## JOB
Lay out every line of the rows below as a numbered list, omitting blank lines and leaving the pictures out.

## SUPPLIED DATA

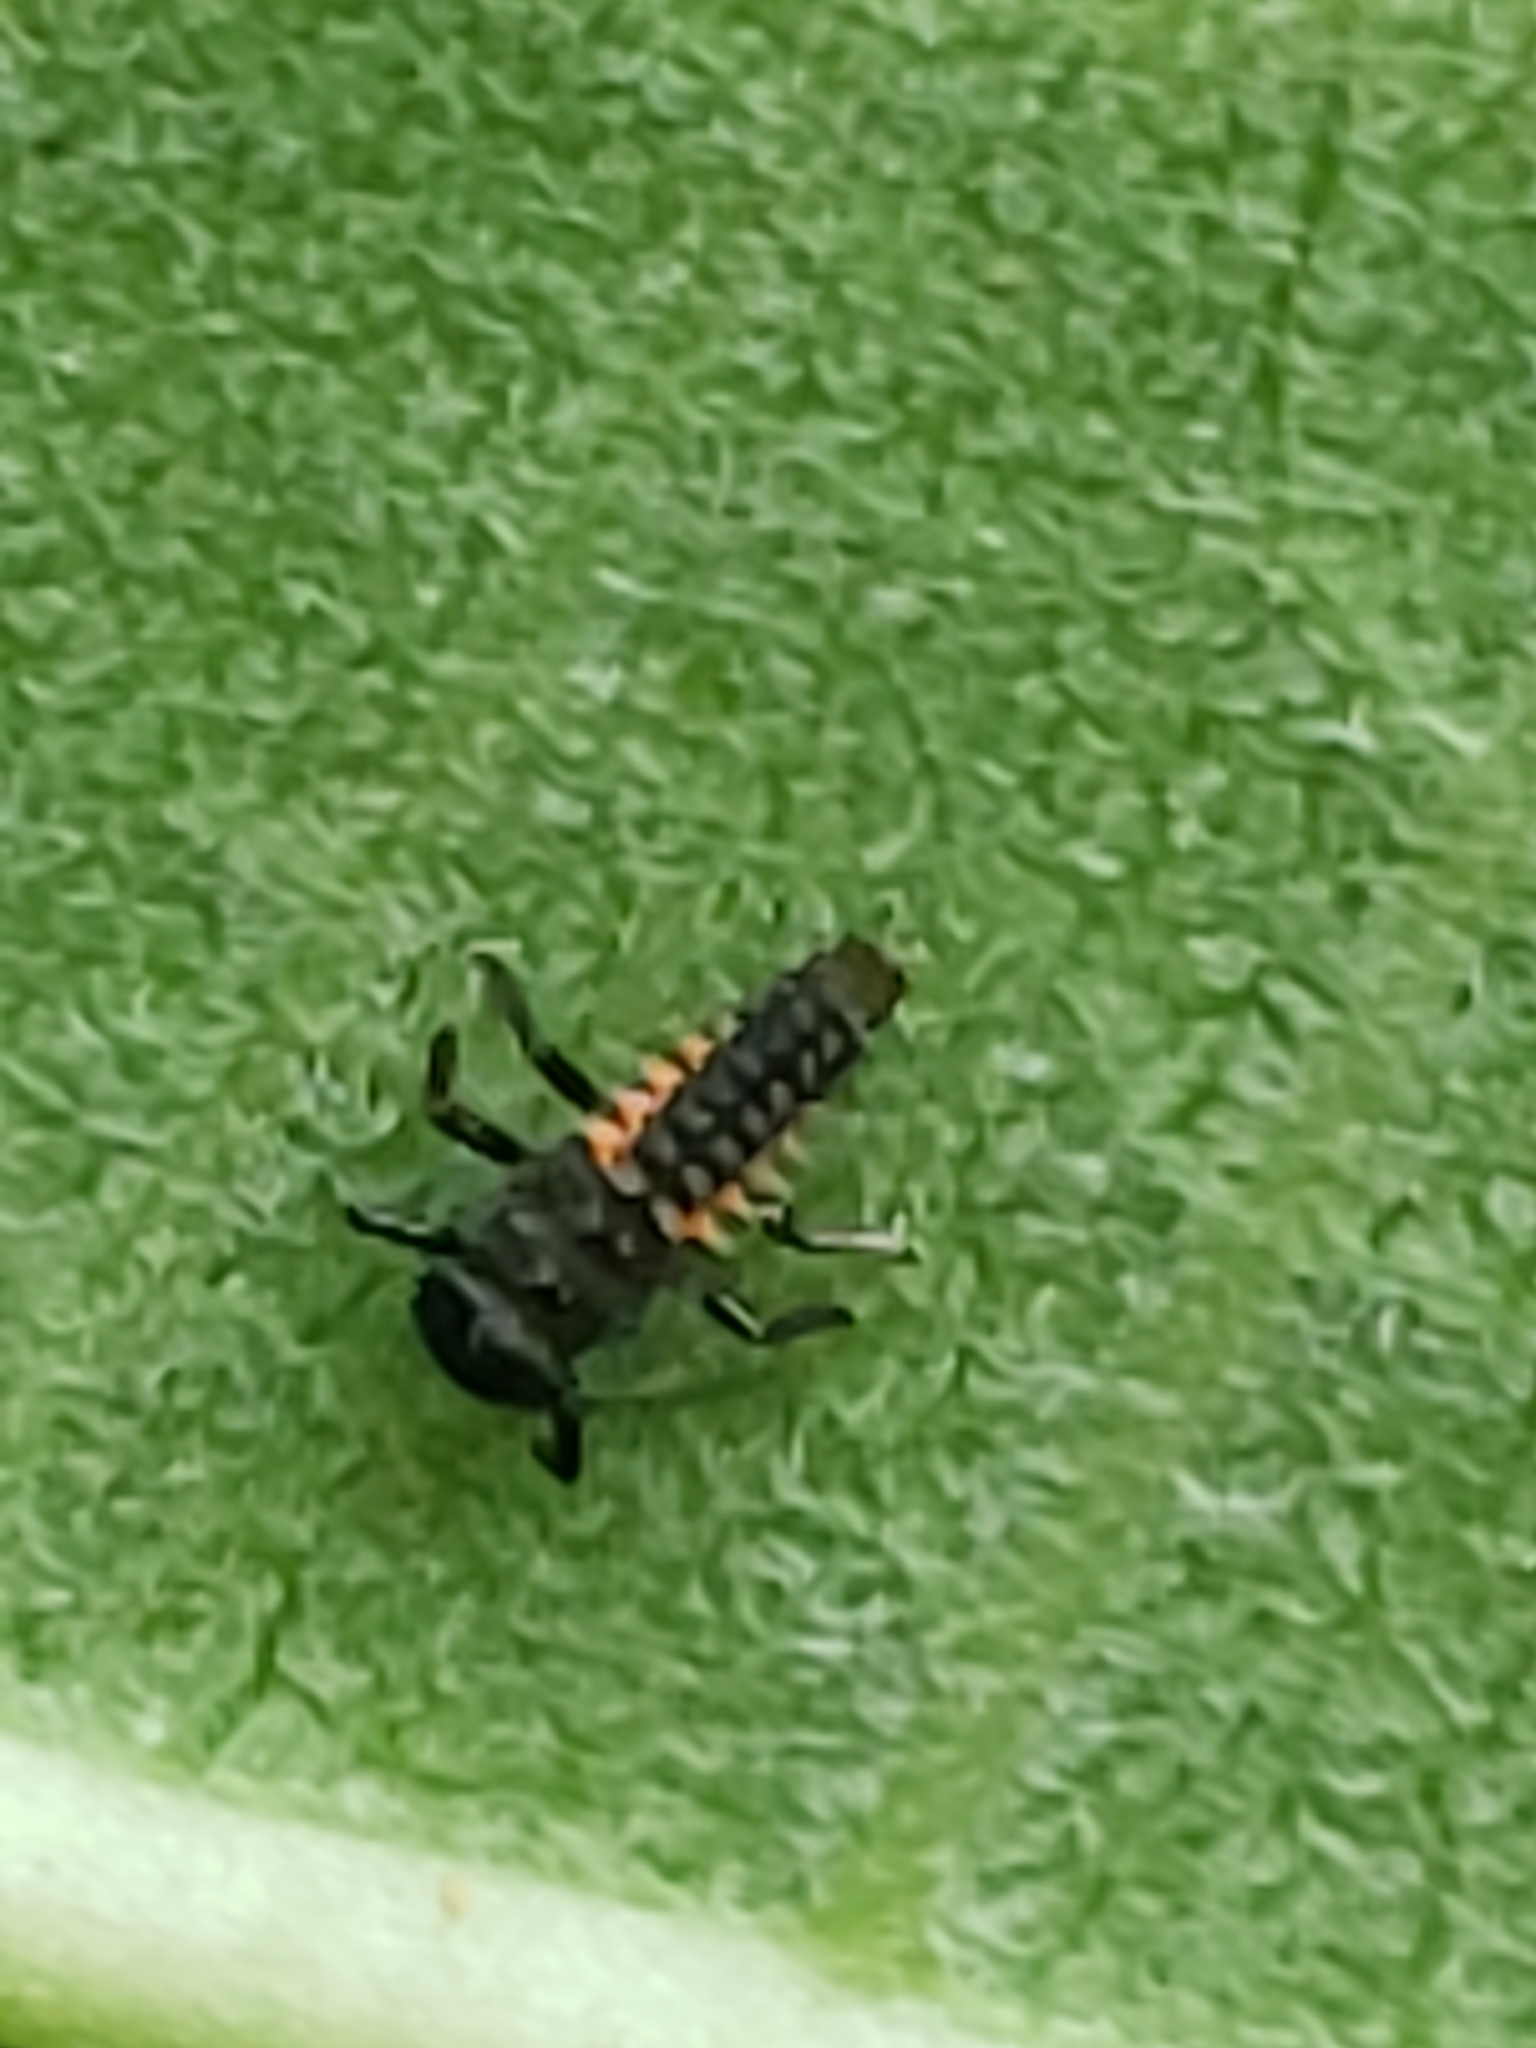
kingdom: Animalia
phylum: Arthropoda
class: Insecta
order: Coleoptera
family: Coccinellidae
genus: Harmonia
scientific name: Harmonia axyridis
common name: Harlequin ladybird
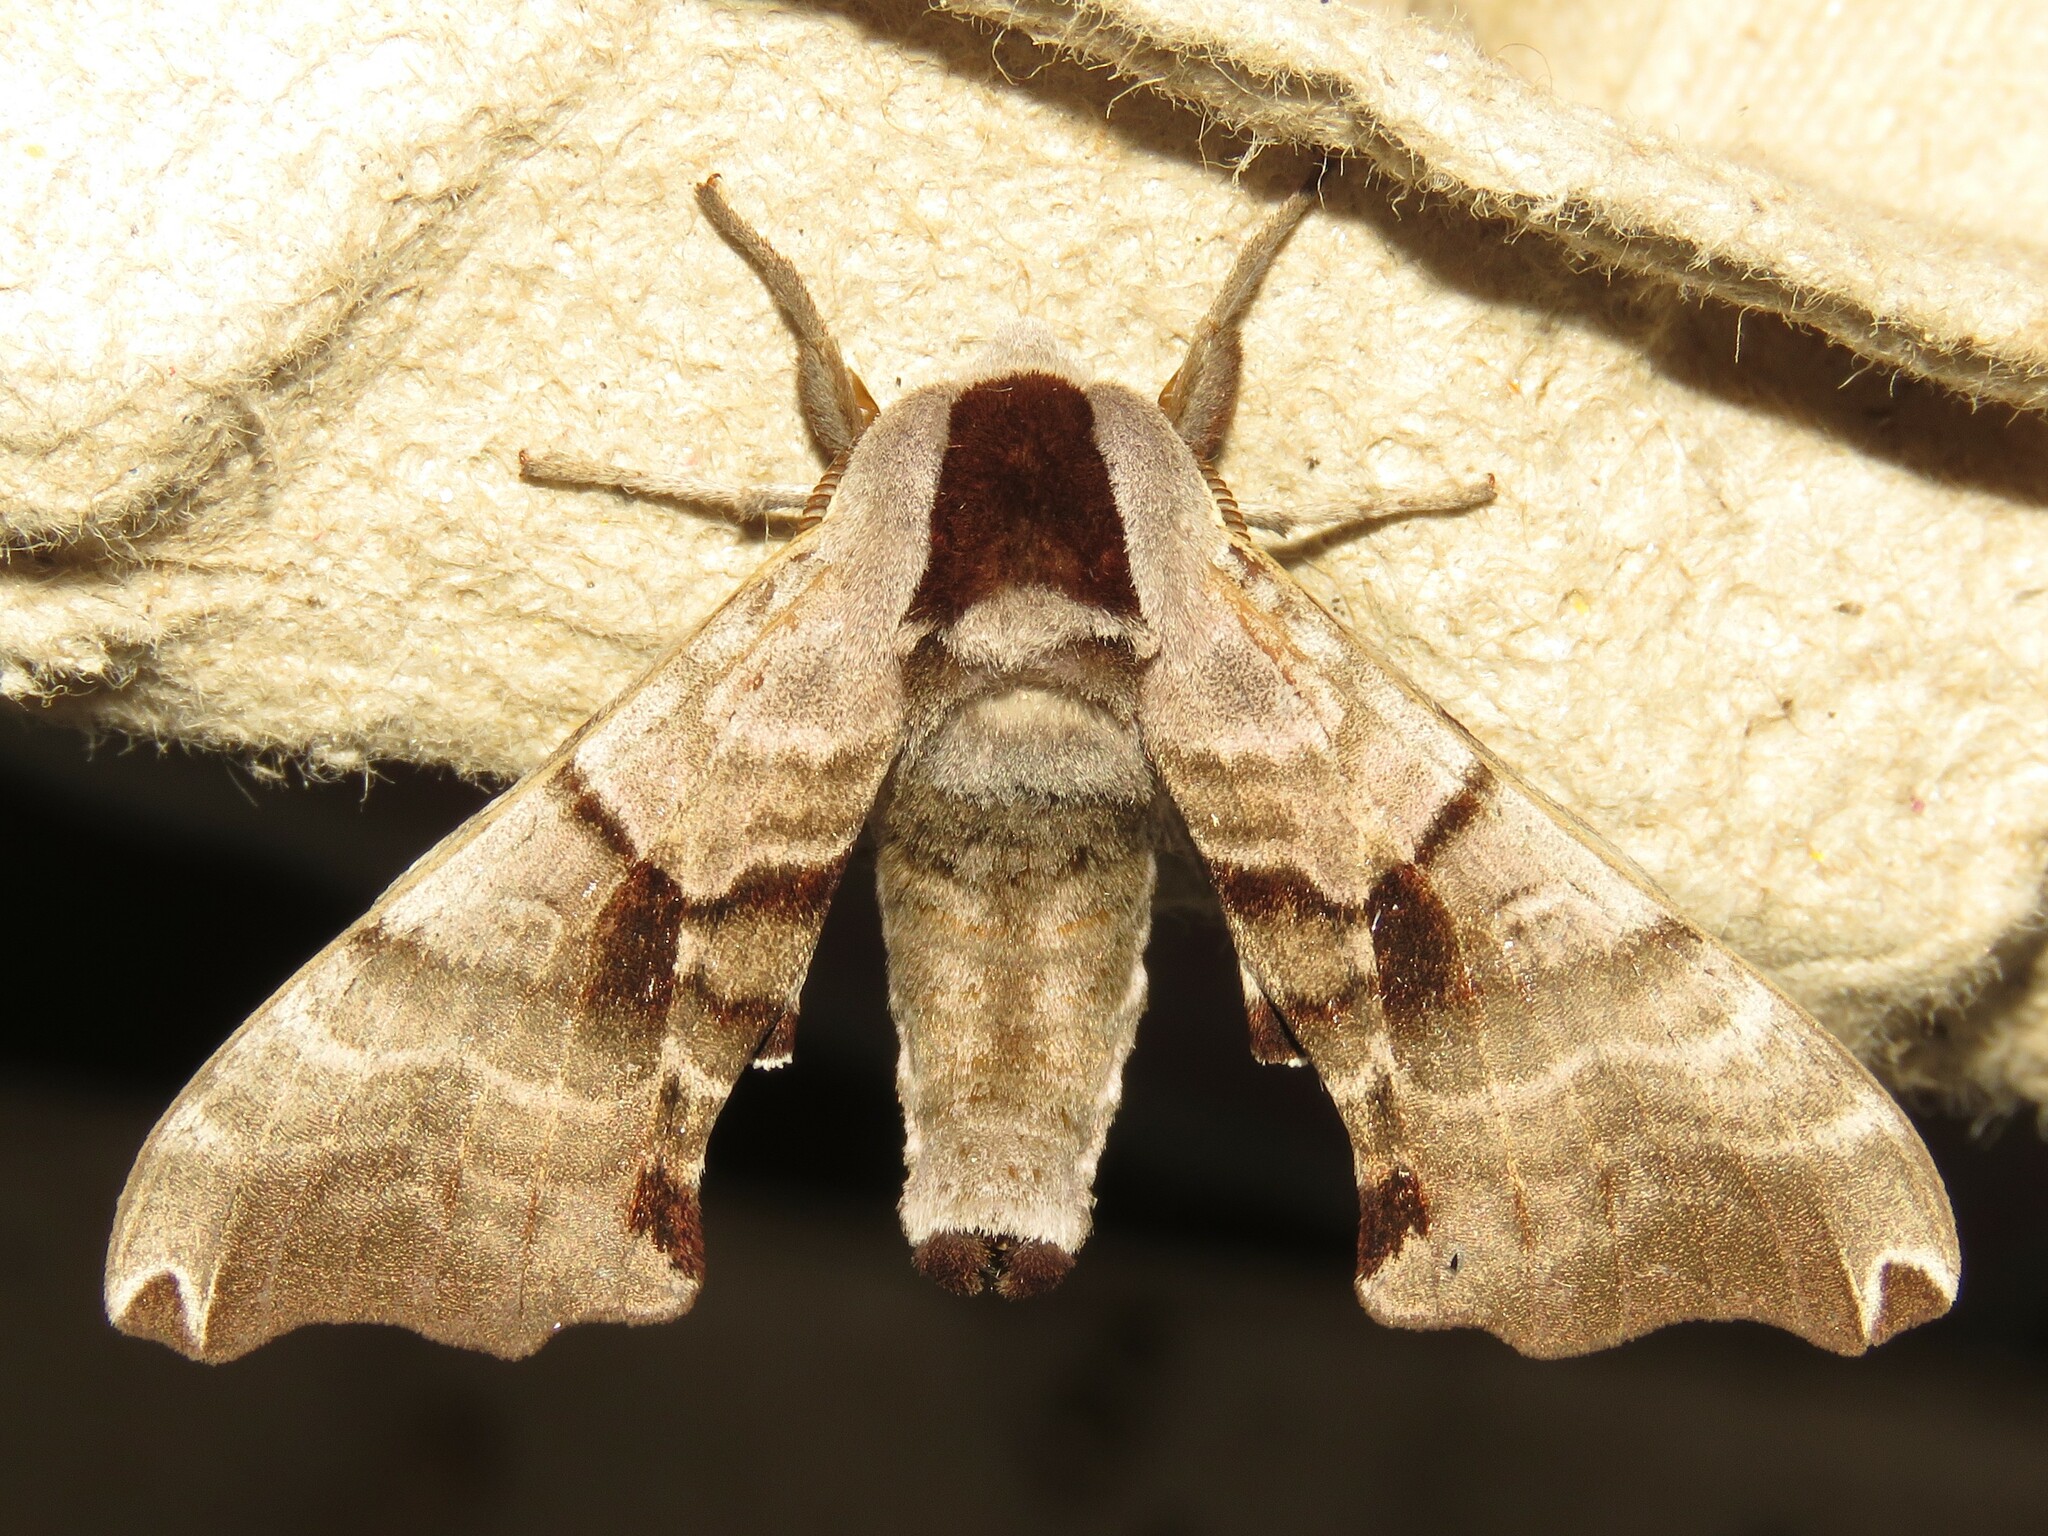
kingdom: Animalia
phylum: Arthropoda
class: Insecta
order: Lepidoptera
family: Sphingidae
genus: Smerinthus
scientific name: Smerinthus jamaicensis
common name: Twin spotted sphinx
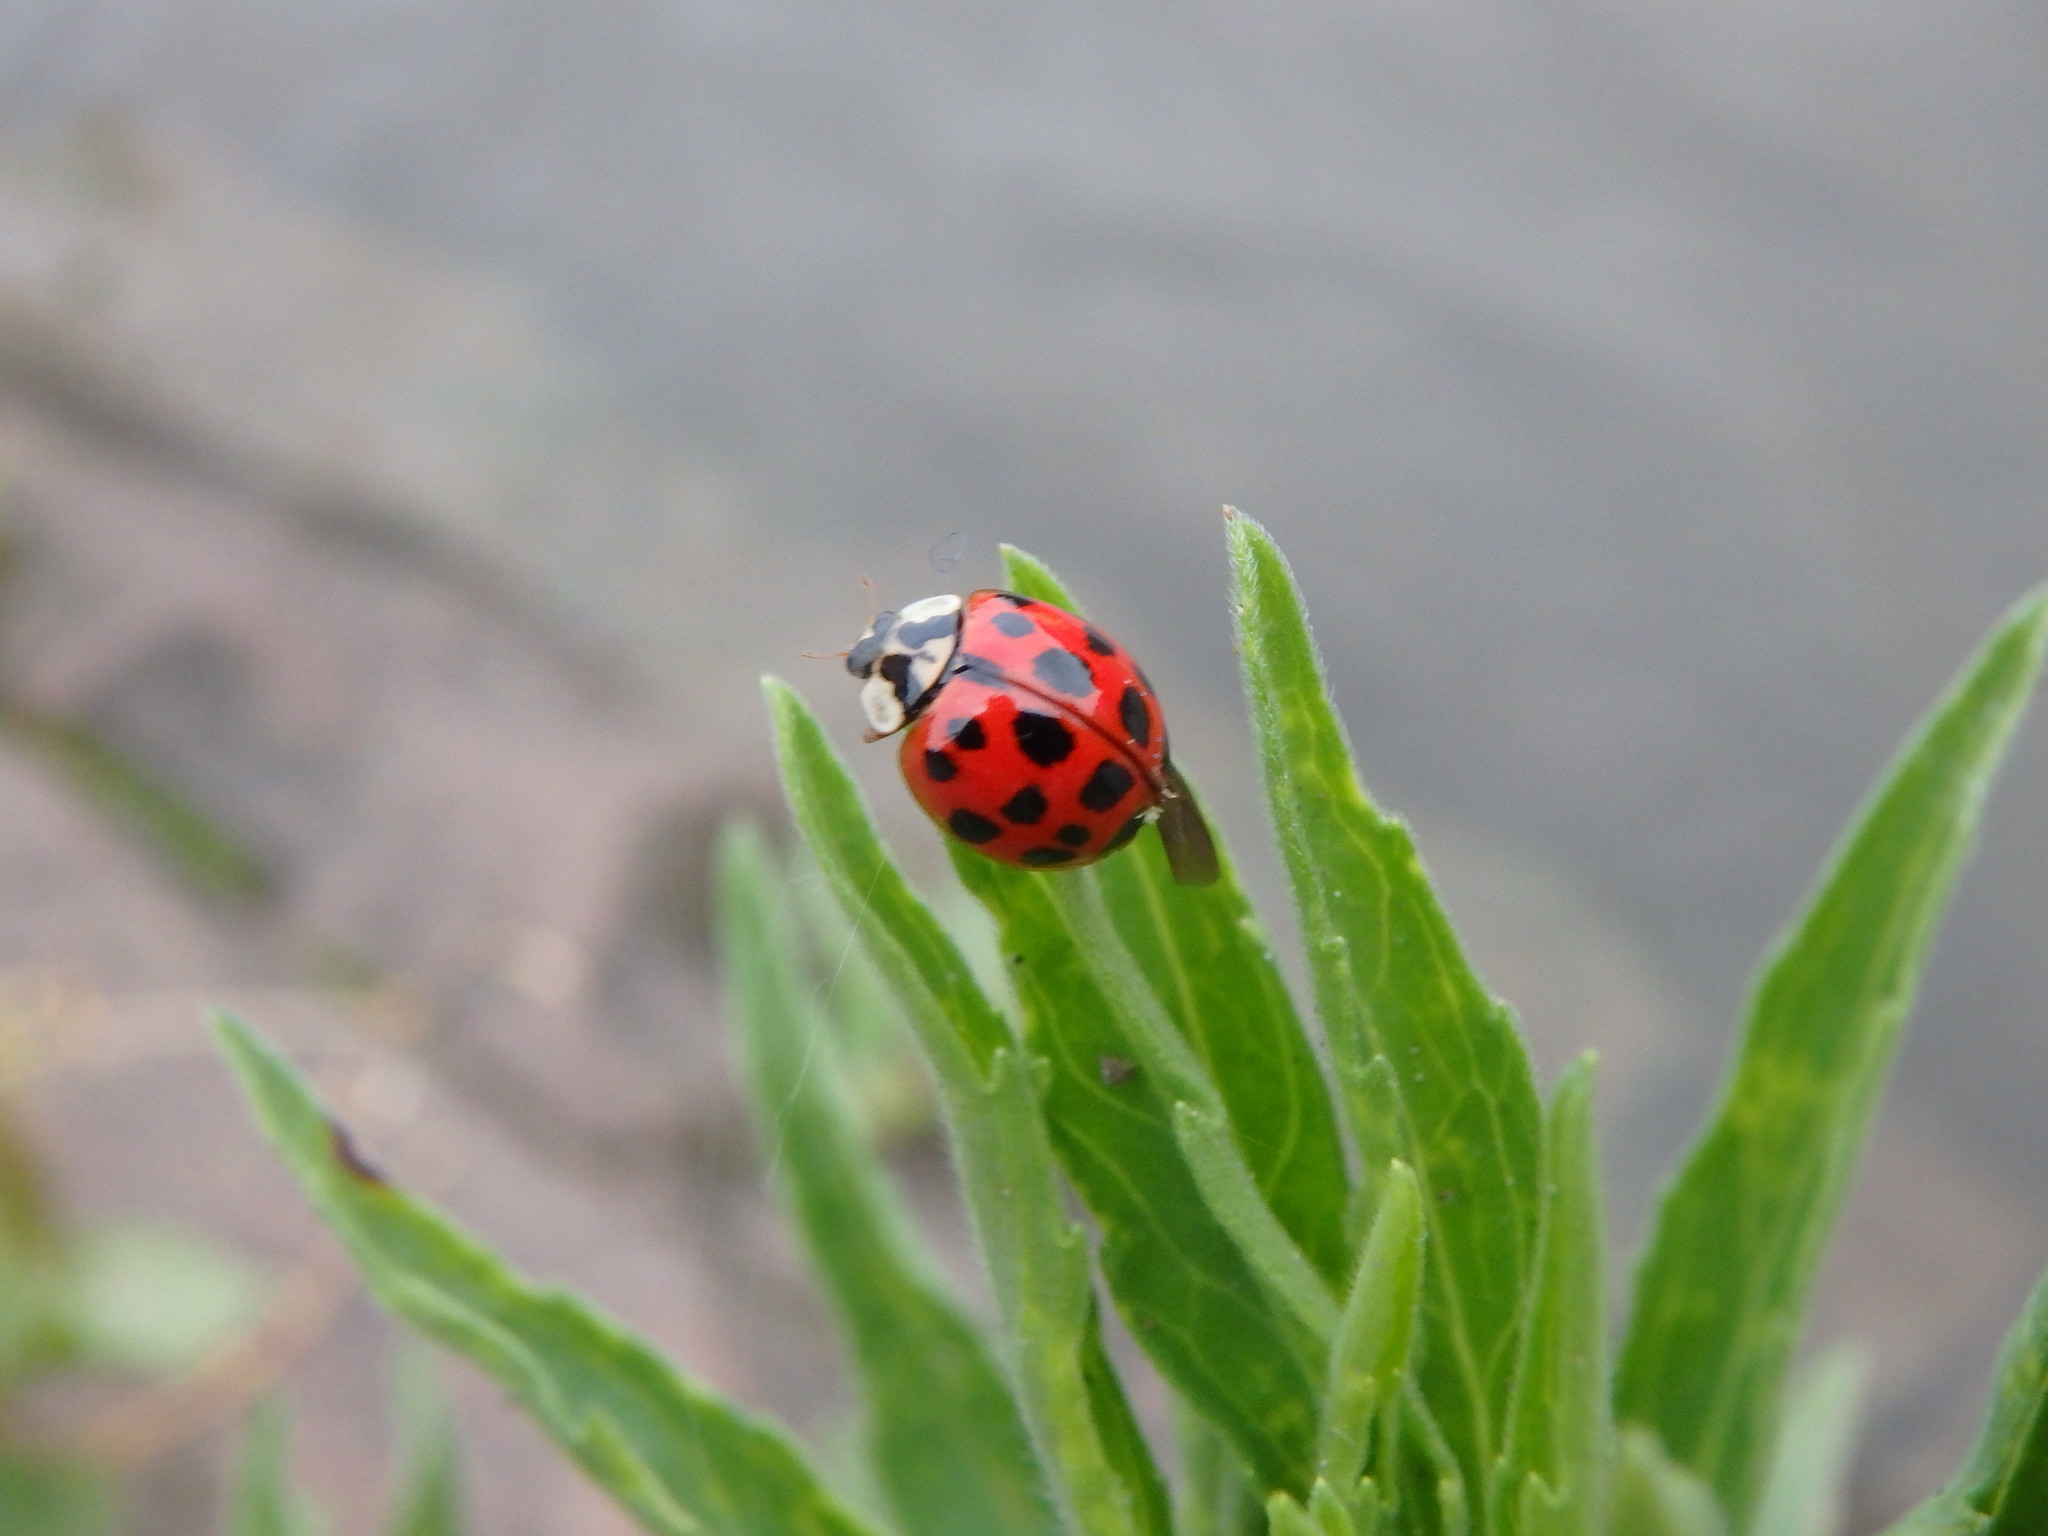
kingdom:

## FULL ANSWER
1. kingdom: Animalia
2. phylum: Arthropoda
3. class: Insecta
4. order: Coleoptera
5. family: Coccinellidae
6. genus: Harmonia
7. scientific name: Harmonia axyridis
8. common name: Harlequin ladybird
9. kingdom: Animalia
10. phylum: Arthropoda
11. class: Insecta
12. order: Lepidoptera
13. family: Sphingidae
14. genus: Smerinthus
15. scientific name: Smerinthus jamaicensis
16. common name: Twin spotted sphinx
17. kingdom:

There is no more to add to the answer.